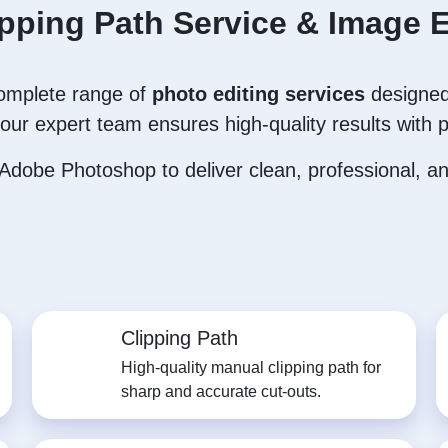
ipping Path Service & Image E
complete range of
photo editing services
designed
our expert team ensures high-quality results with p
dobe Photoshop to deliver clean, professional, and
Clipping Path
High-quality manual clipping path for
sharp and accurate cut-outs.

★ ★ ★ ★ ★ ★ ★

_Task directions_
The lines to return are those with the string "quality" in them; copy each from the entries above.

_Answer section_
our expert team ensures high-quality results with p
High-quality manual clipping path for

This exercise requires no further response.